Fausto conduz o leitor pela história do país desde o descobrimento, com o objetivo de fornecer os elementos essenciais para que se compreenda o presente a partir do passado. Ao contrário da maioria dos livros didáticos, que tendem a apresentar apenas uma interpretação dos fatos como a verdadeira, o livro expõe versões conflitantes para determinados episódios. "O que o leitor tem em mãos não é a História do Brasil (...), mas uma História do Brasil", diz o autor na introdução.
O livro que mais tocou o escritor, no entanto, foi Negócios e ócios - história da imigração. "É mais história familiar do que uma história da qual eu estou distanciado, na terceira pessoa", diz o autor. A partir de sua família, Fausto relembra a saga dos imigrantes que chegaram a São Paulo nos anos 1920, quando 35% da população da cidade era composta por estrangeiros. Ele mistura vida pública e vida privada para apresentar ao leitor a São Paulo daqueles anos até o início dos anos 1950.
 |
|
|
Dois livros de Boris Fausto | | |
O escritor Boris Fausto se encontra em plena atividade. No momento, ele prepara uma nova edição de Crime e quotidiano: a criminalidade em São Paulo (1880-1924), lançado pela editora Brasiliense em 1984, e se prepara para publicar pela editora Jorge Zahar, ainda em 2001, Pensamento nacionalista autoritário.

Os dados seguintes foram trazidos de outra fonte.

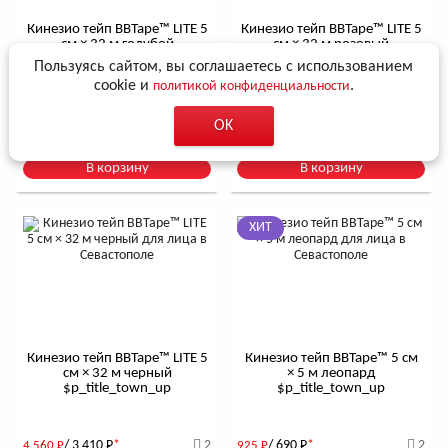
Кинезио тейп BBTape™ LITE 5
Кинезио тейп BBTape™ LITE 5
см × 32 м голубой
см × 32 м розовый
$р_title_town_up
$р_title_town_up
Пользуясь сайтом, вы соглашаетесь с использованием
cookie и
.
политикой конфиденциальности
/ 3 410
Р
*
3
/ 3 410
Р
*
4
4 560
Р
4 560
Р
OK
В корзину
В корзину
ХИТ
Кинезио тейп BBTape™ LITE 5
Кинезио тейп BBTape™ 5 см
см × 32 м черный
× 5 м леопард
$р_title_town_up
$р_title_town_up
/ 3 410
Р
*
2
/ 690
Р
*
2
4 560
Р
925
Р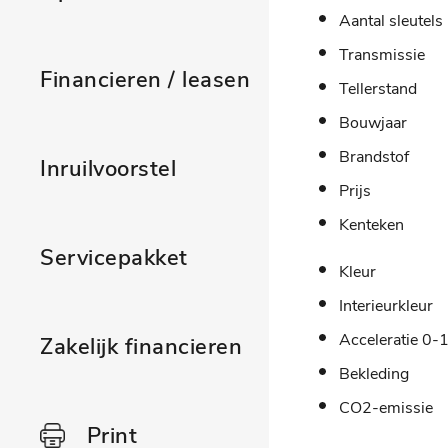
Aantal sleutels
Transmissie
Financieren / leasen
Tellerstand
Bouwjaar
Brandstof
Inruilvoorstel
Prijs
Kenteken
Servicepakket
Kleur
Interieurkleur
Acceleratie 0-
Zakelijk financieren
Bekleding
CO2-emissie
Print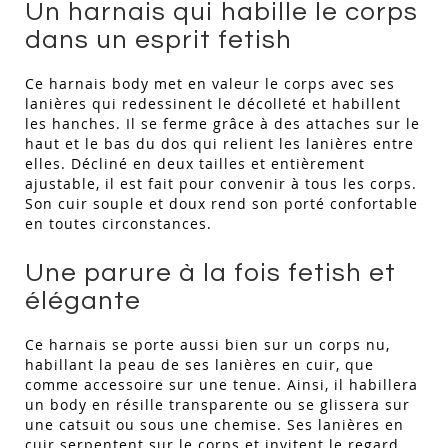
Un harnais qui habille le corps
dans un esprit fetish
Ce harnais body met en valeur le corps avec ses
lanières qui redessinent le décolleté et habillent
les hanches. Il se ferme grâce à des attaches sur le
haut et le bas du dos qui relient les lanières entre
elles. Décliné en deux tailles et entièrement
ajustable, il est fait pour convenir à tous les corps.
Son cuir souple et doux rend son porté confortable
en toutes circonstances.
Une parure à la fois fetish et
élégante
Ce harnais se porte aussi bien sur un corps nu,
habillant la peau de ses lanières en cuir, que
comme accessoire sur une tenue. Ainsi, il habillera
un body en résille transparente ou se glissera sur
une catsuit ou sous une chemise. Ses lanières en
cuir serpentent sur le corps et invitent le regard.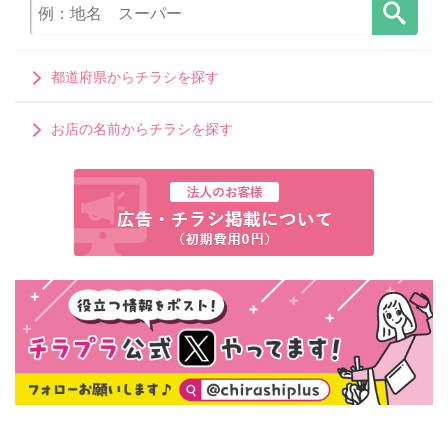
都道府県からチラシを探す
お店の名前からチラシを探す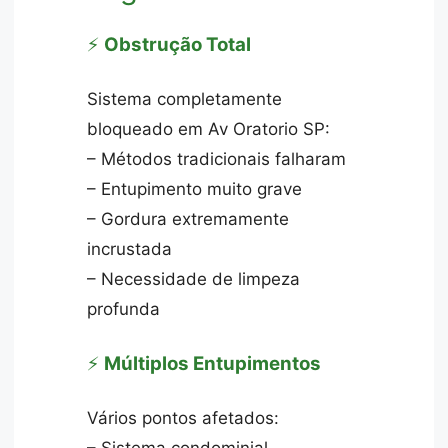
⚡
Obstrução Total
Sistema completamente
bloqueado em Av Oratorio SP:
– Métodos tradicionais falharam
– Entupimento muito grave
– Gordura extremamente
incrustada
– Necessidade de limpeza
profunda
⚡
Múltiplos Entupimentos
Vários pontos afetados: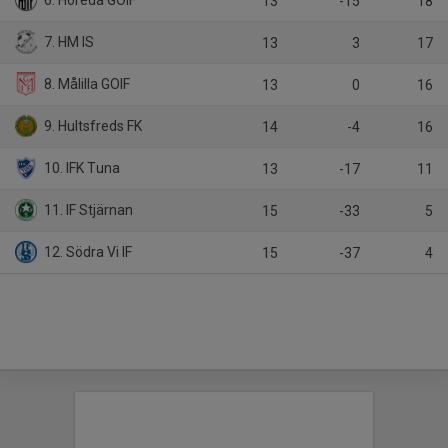
6. Höreda GOIF
13
-15
18
7. HM IS
13
3
17
8. Målilla GOIF
13
0
16
9. Hultsfreds FK
14
-4
16
10. IFK Tuna
13
-17
11
11. IF Stjärnan
15
-33
5
12. Södra Vi IF
15
-37
4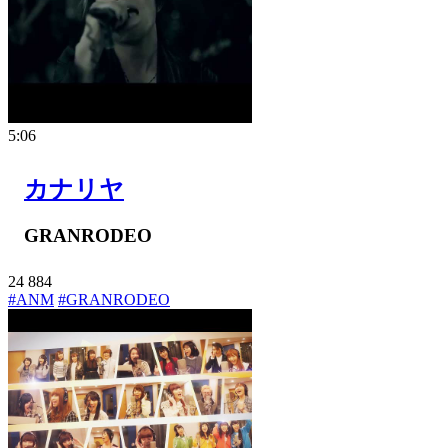
5:06
カナリヤ
GRANRODEO
24
884
#ANM
#GRANRODEO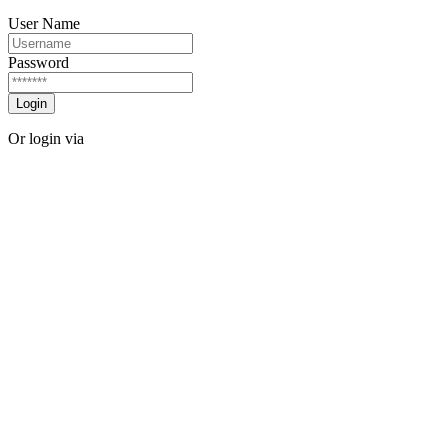
User Name
Password
Login
Or login via
Facebook
Twitter
Forgot password?
Sign Up
Sign Up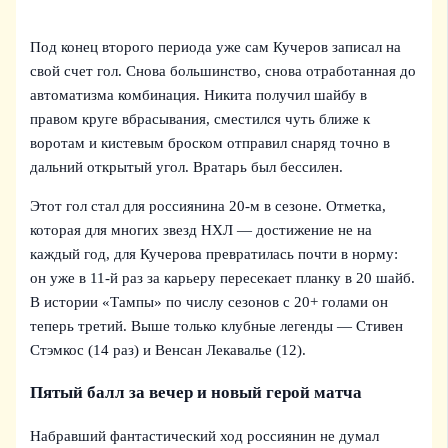
Под конец второго периода уже сам Кучеров записал на
свой счет гол. Снова большинство, снова отработанная до
автоматизма комбинация. Никита получил шайбу в
правом круге вбрасывания, сместился чуть ближе к
воротам и кистевым броском отправил снаряд точно в
дальний открытый угол. Вратарь был бессилен.
Этот гол стал для россиянина 20-м в сезоне. Отметка,
которая для многих звезд НХЛ — достижение не на
каждый год, для Кучерова превратилась почти в норму:
он уже в 11-й раз за карьеру пересекает планку в 20 шайб.
В истории «Тампы» по числу сезонов с 20+ голами он
теперь третий. Выше только клубные легенды — Стивен
Стэмкос (14 раз) и Венсан Лекавалье (12).
Пятый балл за вечер и новый герой матча
Набравший фантастический ход россиянин не думал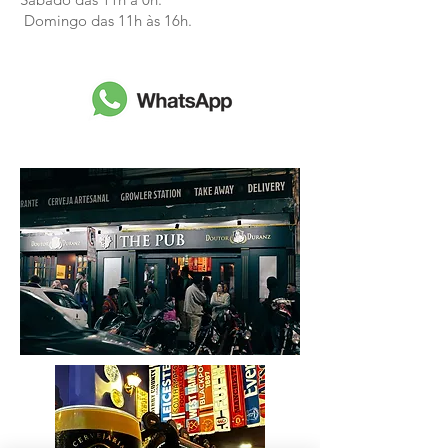
Domingo das 11h às 16h.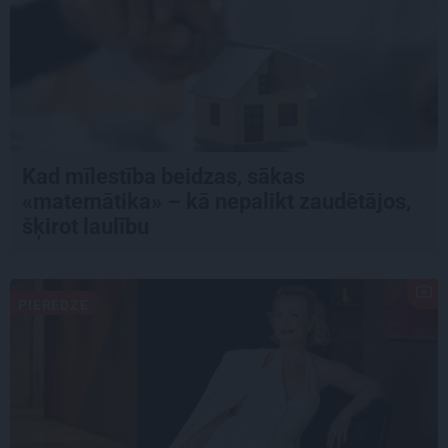
Kad mīlestība beidzas, sākas
«matemātika» – kā nepalikt zaudētājos,
šķirot laulību
PIEREDZE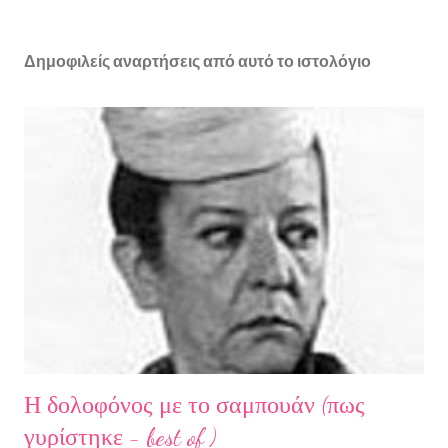
Δημοφιλείς αναρτήσεις από αυτό το ιστολόγιο
Η δολοφόνος με το σαμπουάν (πως
γυρίστηκε - best of )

A longeva carreira do escritor talvez se deva em parte a sua adaptação às inovações tecnológicas, como o advento do computador pessoal e da Internet. Boris Fausto se lembra de, certa vez, em uma biblioteca nos Estados Unidos, perguntar onde estava o fichário. "A bibliotecária apontou um computador e eu pensei: fiquei analfabeto de novo." Os livros de Fausto, que eram escritos a mão e datilografados, passaram a ser diretamente digitados. "Nunca gostei de máquina de escrever, então passei direto do papel e caneta para o computador."